Ryan Sterner: NOT FAST! They would all be injured.

Thoms Heynk: No, guys.You don’t get it. He thinks that they could do it. That’s the alternative point. He thinks that they’ll be fast. You think that it wouldn’t be fast. There’s his argument refute it.

Nicole Bush: The closest I can get to making this somewhat relatable is that in Michigan for the state meet, they do four divisions all in the same place. So there’s this idea that as a collegiate male, could you win all four of the girl’s races. That’s as close as I can get to the thought of running way too many times. I can’t get behind this Tour de Running.

Thoms: That seems very sexist.

Nicole: How so?

Thoms: I think it’s sexist because…probably yes is the answer?

Nicole: Uh no. I mean some of the girls in Michigan are running pretty fast. You don’t have to be a good college guy. I don’t remember when this question exactly took place but some girls were running like 17 minutes for for the 5K but even then, there’s a big time difference. You’re going to get super stiff and then you’ll have to try and run these races.

Thoms: What he’s proposing is a month-long thing of running. Running sucks. What he’s saying is that everyone runs a marathon and then there’s other races in that week. The biggest thing is that running kinda sucks.

Nicole: A certain type of runner would decide that this is fun.

Thoms: If you’re Chris Chavez then running marathons is great.

Chris Chavez: This is kind of adding two or three more days to what the Disney running series are like. You run a 5K or 10K, a half and then the full marathon in a span of three days.

Nicole: That’s a real thing? Not just a trail thing?

Thoms: Yes, it’s a real thing, Nicole.

Nicole: So, you’d add a few races on and then do that for four weeks.

Chris: That sounds absurd.

Thoms: I think you could. I think that cyclists even in the Tour De France could do each individual stage of the race much faster than they do.

Ryan: Who’s that guy…Dean Karnazes?

Thoms: Ah! The ultramarathon man. 50 marathons in 50 days in 50 states.

Nicole: Remember, at the end of the call he said “how fast?”
::::::::::
> _Instructions_:
1. In the running discussion, translate this sentence into Spanish: "You run a 5K or 10K, a half and then the full marathon in a span of three days."
2. Print the part of the running discussion starting with "Nicole: Uh no." and going on through "running kinda sucks.", unchanged.

> _Given material_:
::::::::::
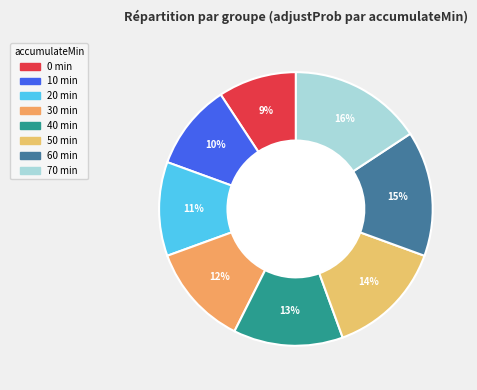

Which has a higher value, 20 or 0?

20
::::::::::
> _Results of the exercise_:
1. Corres un 5K o un 10K, un medio maratón y luego el maratón completo en un lapso de tres días.

2.
Nicole: Uh no. I mean some of the girls in Michigan are running pretty fast. You don’t have to be a good college guy. I don’t remember when this question exactly took place but some girls were running like 17 minutes for for the 5K but even then, there’s a big time difference. You’re going to get super stiff and then you’ll have to try and run these races.

Thoms: What he’s proposing is a month-long thing of running. Running sucks. What he’s saying is that everyone runs a marathon and then there’s other races in that week. The biggest thing is that running kinda sucks.